▶ WHAT YOU WILL DO:
Without the pictures, output the records below exactly as they are.

(Saved data entries)
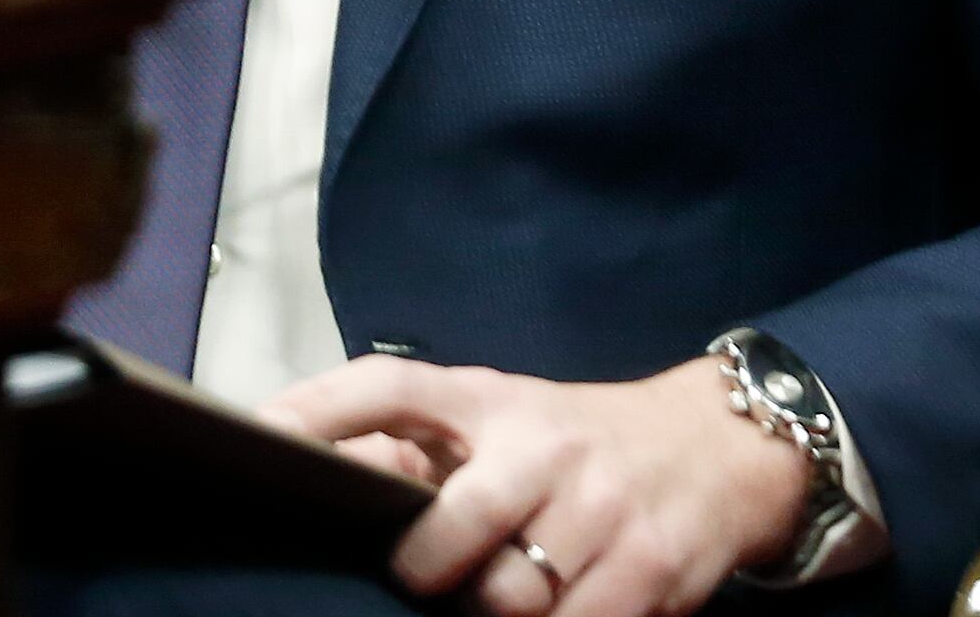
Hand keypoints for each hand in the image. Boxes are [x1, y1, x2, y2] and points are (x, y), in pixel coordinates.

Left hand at [258, 354, 805, 616]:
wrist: (717, 446)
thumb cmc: (578, 441)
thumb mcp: (500, 419)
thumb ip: (417, 445)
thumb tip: (318, 475)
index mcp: (488, 400)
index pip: (386, 386)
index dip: (319, 409)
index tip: (262, 435)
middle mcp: (544, 446)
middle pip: (462, 522)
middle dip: (428, 567)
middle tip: (419, 579)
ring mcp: (603, 510)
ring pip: (517, 598)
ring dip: (492, 614)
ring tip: (490, 602)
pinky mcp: (653, 569)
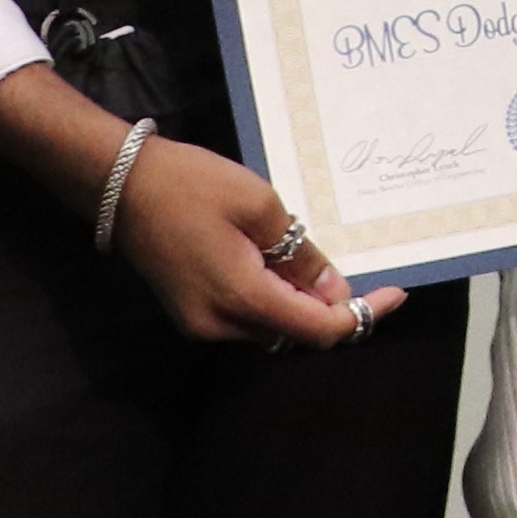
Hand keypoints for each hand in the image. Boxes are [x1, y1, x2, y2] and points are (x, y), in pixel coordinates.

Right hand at [0, 63, 392, 348]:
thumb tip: (333, 290)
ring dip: (303, 304)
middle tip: (365, 276)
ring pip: (272, 327)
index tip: (397, 294)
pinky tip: (285, 265)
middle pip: (296, 334)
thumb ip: (301, 255)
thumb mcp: (261, 206)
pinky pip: (248, 316)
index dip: (363, 315)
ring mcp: (200, 323)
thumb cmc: (190, 185)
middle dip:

▶ WRITTEN SOLUTION:
Hand keypoints for each hand in the image. Boxes are [x1, y1, x2, y2] and points are (x, y), in pixel coordinates.

Left hand at [258, 354, 805, 616]:
wrist: (717, 446)
thumb cmc: (578, 441)
thumb mcp: (500, 419)
thumb ip: (417, 445)
thumb tip: (318, 475)
index mcp: (488, 400)
index pip: (386, 386)
index dip: (319, 409)
index tip: (262, 435)
middle mcp: (544, 446)
middle pip: (462, 522)
middle dip: (428, 567)
middle tip: (419, 579)
ring mcp: (603, 510)
ring pip: (517, 598)
ring dip: (492, 614)
ring tip: (490, 602)
pinky mcp: (653, 569)
Hand keypoints for each hand in the image. Boxes are [x1, y1, x2, y2] and points are (x, y), in pixel coordinates.

Right hand at [0, 63, 392, 348]:
thumb tip: (333, 290)
ring dip: (303, 304)
middle tip: (365, 276)
ring pip: (272, 327)
index tip: (397, 294)
pinky tip: (285, 265)
middle pip: (296, 334)
thumb ip: (301, 255)
thumb mcp: (261, 206)
pinky pip: (248, 316)
index dip: (363, 315)
ring mcp: (200, 323)
thumb cmc: (190, 185)
middle dip:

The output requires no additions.